Sébastien Houle
À quelques jours de la rentrée, je me suis retrouvé planté au milieu du rayon des effets scolaires d’une grande surface, liste d’achats à la main, l’œil inquiet.
Nous étions évidemment plusieurs parents à partager ce moment dénué de poésie. Ma liste, que m’avait fait parvenir l’école pour la rentrée prochaine de notre protégé, battait la mesure : un cartable de 2 po, deux tubes de colle format moyen de marque Pritt, 6 crayons HB avec efface, 24 crayons couleur Prismacolor, etc. Aucune latitude ni souplesse, les directives étaient limpides, à croire que c’était moi qui rentrais à la maternelle. L’allure crispée de mes congénères me confirma que je n’étais pas seul à sentir la liberté estivale me glisser sous les pieds. Voilà pour l’entrée en matière, et pour la gratuité scolaire, on repassera! Au moment de laisser aller la main de mon fils, qui s’apprêtait à goûter les valeurs que la société voulait bien lui insuffler par le biais de son système d’éducation, le cahier Canada made in China faisait, lui aussi, bien piètre figure en matière de symbole. Les emplettes académiques complétées, je désertai les lieux vaguement abasourdi et pour le moins songeur.

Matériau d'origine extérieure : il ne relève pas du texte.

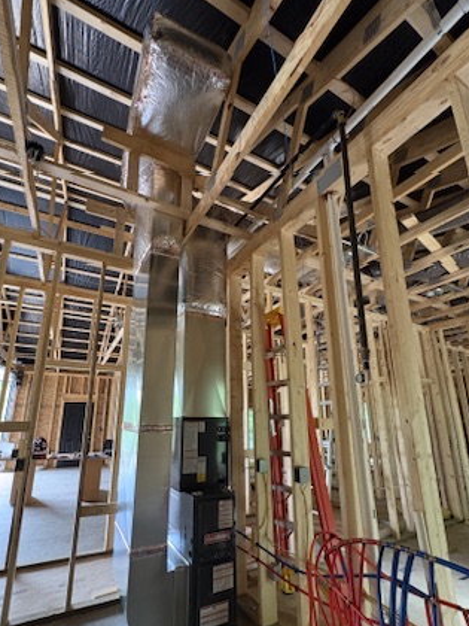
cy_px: 355
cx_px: 216
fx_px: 289
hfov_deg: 78.0
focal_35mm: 16
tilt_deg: +13.3
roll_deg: -0.6
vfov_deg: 93.9
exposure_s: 1/60
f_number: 2.2
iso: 640
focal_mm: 2.22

De retour à la maison, je tentais de demeurer calme et de paraitre optimiste, ne voulant en rien laisser poindre ma perplexité naissante aux yeux de Romain. C’est donc avec enthousiasme que nous avons rangé ses effets dans son nouveau sac d’un magnifique bleu, fabriqué à La Baie, au Saguenay — tout n’est pas perdu.
Pendant que nous rêvions à voix haute d’autobus jaunes et que mon enfant spéculait sur ses futurs camarades de classe, mes préoccupations glissaient furtivement vers son cursus. De quoi serait-il fait? Ou plutôt, comment s’articulerait-il? Du français, fenêtre ouverte sur le monde, apprendrait-il que le verbe « être » est plus porteur d’émancipation que le verbe « avoir »; qu’il est plus gratifiant de conjuguer au « nous » qu’au « je » et que liberté et altruisme ne sont pas des antonymes? Des mathématiques, que l’unité ne prend son sens que dans l’ensemble? De la géographie, que les frontières ne sont qu’inventions humaines? Lui enseignerait-on, en histoire, que Christophe Colomb n’a vraiment rien découvert et que l’on vivait ici depuis longtemps? Et que l’économie et la science demeurent stériles sans art et sans philosophie? De façon plus pragmatique, que lui arriverait-il s’il s’avérait être de ceux qui trébuchent plus souvent qu’à leur tour? Les ressources seraient-elles au rendez-vous si lire ou compter ne lui étaient pas du même naturel que lui est sa joie de vivre?
Comme tous les garçons de son âge, Romain s’imagine un jour pompier, ou chanteur, mais lui apprendra-t-on d’abord à être lui-même et à comprendre les siens? L’aidera-t-on à saisir son rôle dans ce monde complexe? À donner avant de prendre? À être citoyen d’abord, contribuable ensuite? À rêver noblement?
À l’heure de la rentrée, je me prends à souhaiter voir Romain devenir grand. Et à espérer une école qui soit à sa hauteur.